As Australians contemplate whether to opt out of My Health Report, it’s been revealed the private health sector had the highest rate of data breaches last quarter.
The Office of the Australian Information Commissioner (OAIC) has released its second Notifiable Data Breaches Quarterly Statistics Report for the three-month period ending 30 June which shows a total of 242 breaches were reported.
Health service providers accounted for 49 of these, then finance (36) and legal, accounting and management services (20).
Notifications made under the My Health Records Act 2012 are excluded from these quarterly reports as they are subject to specific notification requirements set out in that Act.
Across all sectors, malicious or criminal attack was the main source of the breach (59%), followed by human error (35%) and system fault (5%).
“Malicious or criminal attacks differ from human error breaches in that they are deliberately crafted to exploit known vulnerabilities for financial or other gain,” the report states.

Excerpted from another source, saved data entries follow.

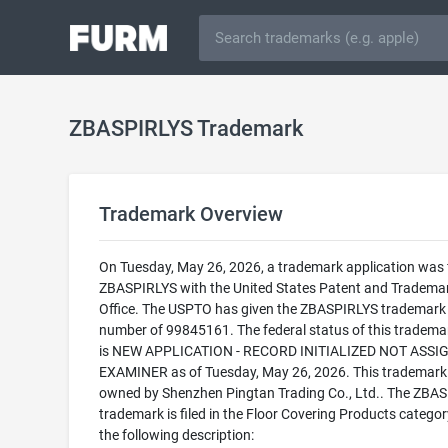
ZBASPIRLYS Trademark
Trademark Overview
On Tuesday, May 26, 2026, a trademark application was f
ZBASPIRLYS with the United States Patent and Tradema
Office. The USPTO has given the ZBASPIRLYS trademark a
number of 99845161. The federal status of this trademark
is NEW APPLICATION - RECORD INITIALIZED NOT ASSI
EXAMINER as of Tuesday, May 26, 2026. This trademark 
owned by Shenzhen Pingtan Trading Co., Ltd.. The ZBA
trademark is filed in the Floor Covering Products categor
the following description: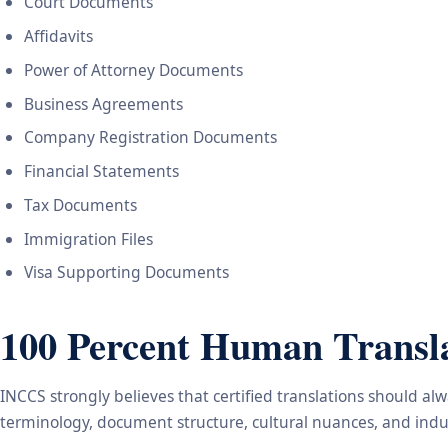
Court Documents
Affidavits
Power of Attorney Documents
Business Agreements
Company Registration Documents
Financial Statements
Tax Documents
Immigration Files
Visa Supporting Documents
100 Percent Human Transla
INCCS strongly believes that certified translations should a
terminology, document structure, cultural nuances, and indus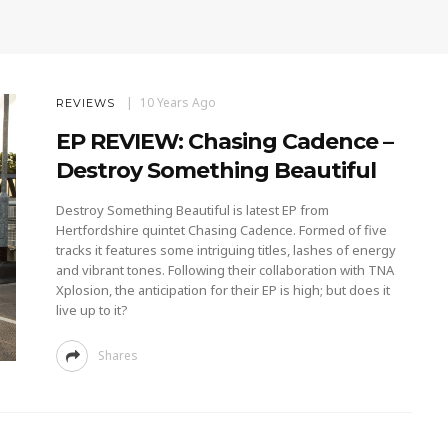
10 Years Ago
REVIEWS
EP REVIEW: Chasing Cadence –
Destroy Something Beautiful
Destroy Something Beautiful is latest EP from
Hertfordshire quintet Chasing Cadence. Formed of five
tracks it features some intriguing titles, lashes of energy
and vibrant tones. Following their collaboration with TNA
Xplosion, the anticipation for their EP is high; but does it
live up to it?
Shares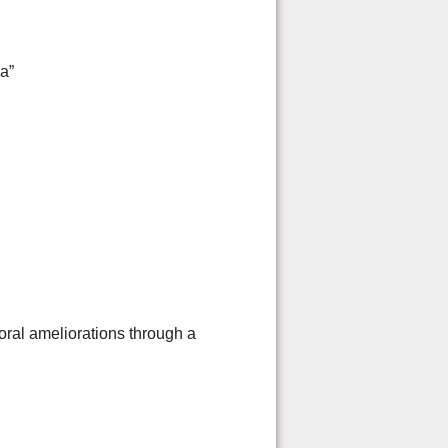
a”
toral ameliorations through a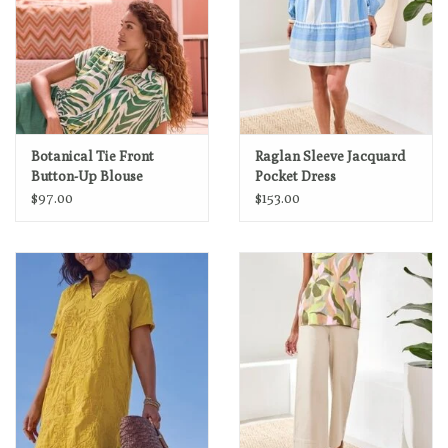
Botanical Tie Front
Raglan Sleeve Jacquard
Button-Up Blouse
Pocket Dress
$97.00
$153.00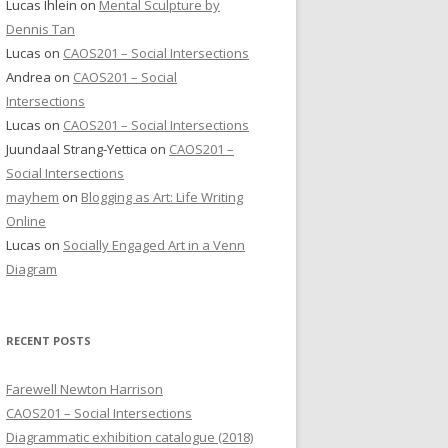
Lucas Ihlein
on
Mental Sculpture by
Dennis Tan
Lucas
on
CAOS201 – Social Intersections
Andrea
on
CAOS201 – Social
Intersections
Lucas
on
CAOS201 – Social Intersections
Juundaal Strang-Yettica
on
CAOS201 –
Social Intersections
mayhem
on
Blogging as Art: Life Writing
Online
Lucas
on
Socially Engaged Art in a Venn
Diagram
RECENT POSTS
Farewell Newton Harrison
CAOS201 – Social Intersections
Diagrammatic exhibition catalogue (2018)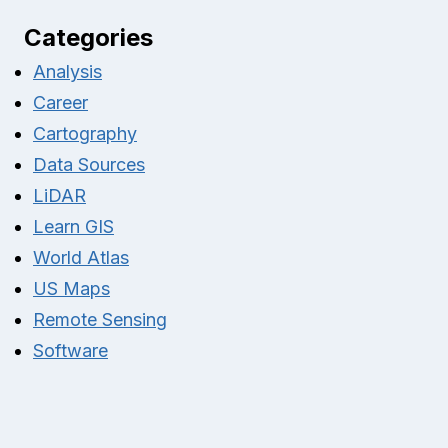
Categories
Analysis
Career
Cartography
Data Sources
LiDAR
Learn GIS
World Atlas
US Maps
Remote Sensing
Software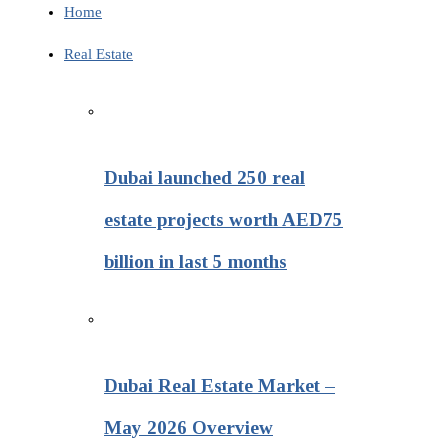
Home
Real Estate
Dubai launched 250 real
estate projects worth AED75
billion in last 5 months
Dubai Real Estate Market –
May 2026 Overview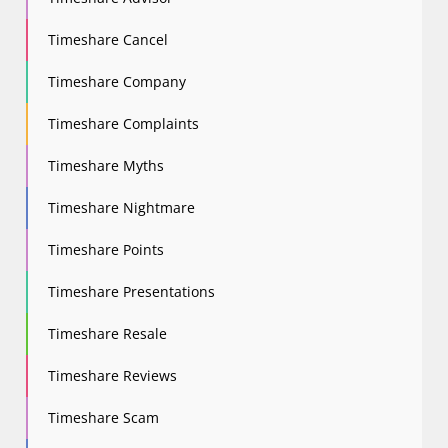
Timeshare Cancel
Timeshare Company
Timeshare Complaints
Timeshare Myths
Timeshare Nightmare
Timeshare Points
Timeshare Presentations
Timeshare Resale
Timeshare Reviews
Timeshare Scam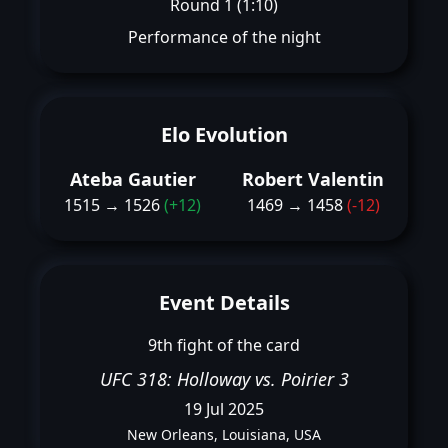
Round 1 (1:10)
Performance of the night
Elo Evolution
Ateba Gautier
Robert Valentin
1515 → 1526
(+12)
1469 → 1458
(-12)
Event Details
9th fight of the card
UFC 318: Holloway vs. Poirier 3
19 Jul 2025
New Orleans, Louisiana, USA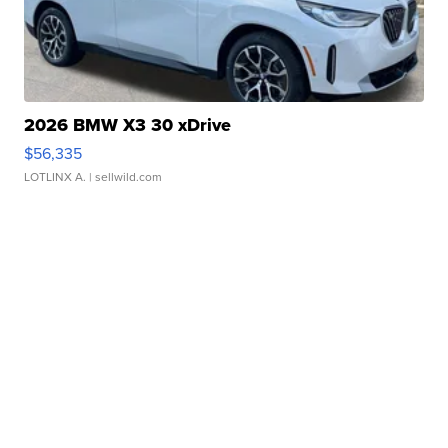
2026 BMW X3 30 xDrive
$56,335
LOTLINX A.
| sellwild.com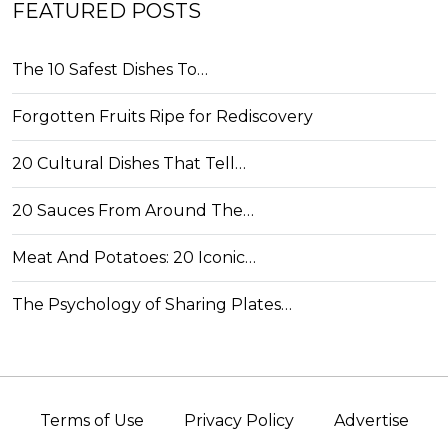
FEATURED POSTS
The 10 Safest Dishes To…
Forgotten Fruits Ripe for Rediscovery
20 Cultural Dishes That Tell…
20 Sauces From Around The…
Meat And Potatoes: 20 Iconic…
The Psychology of Sharing Plates…
Terms of Use
Privacy Policy
Advertise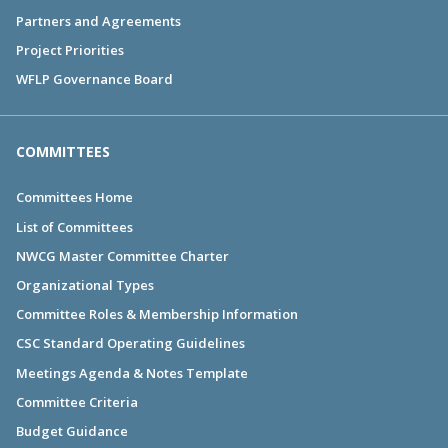
Partners and Agreements
Project Priorities
WFLP Governance Board
COMMITTEES
Committees Home
List of Committees
NWCG Master Committee Charter
Organizational Types
Committee Roles & Membership Information
CSC Standard Operating Guidelines
Meetings Agenda & Notes Template
Committee Criteria
Budget Guidance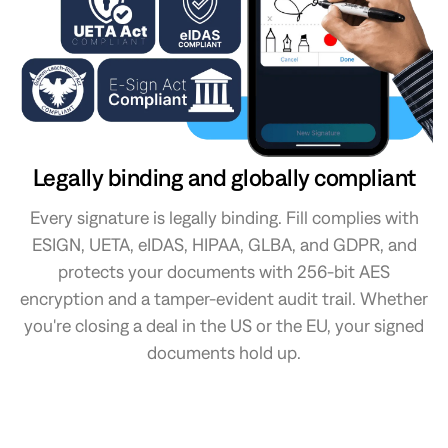
Legally binding and globally compliant
Every signature is legally binding. Fill complies with
ESIGN, UETA, eIDAS, HIPAA, GLBA, and GDPR, and
protects your documents with 256-bit AES
encryption and a tamper-evident audit trail. Whether
you're closing a deal in the US or the EU, your signed
documents hold up.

“Attacks included cyber incidents such as phishing, malware, ransomware, brute-force attack, compromised or stolen credentials and hacking by other means, as well as social engineering or impersonation and actions taken by a rogue employee or insider threat.”
Most human error stuff-ups included not using the BCC: field when sending email to multiple recipients, losing paperwork or data storage devices, insecurely disposing of documents, and sending information to the wrong recipient by email or traditional ‘snail’ mail.
The majority of cyber incidents were linked to the compromise of credentials through phishing (29%), brute-force attacks (1%) or by unknown methods (34%).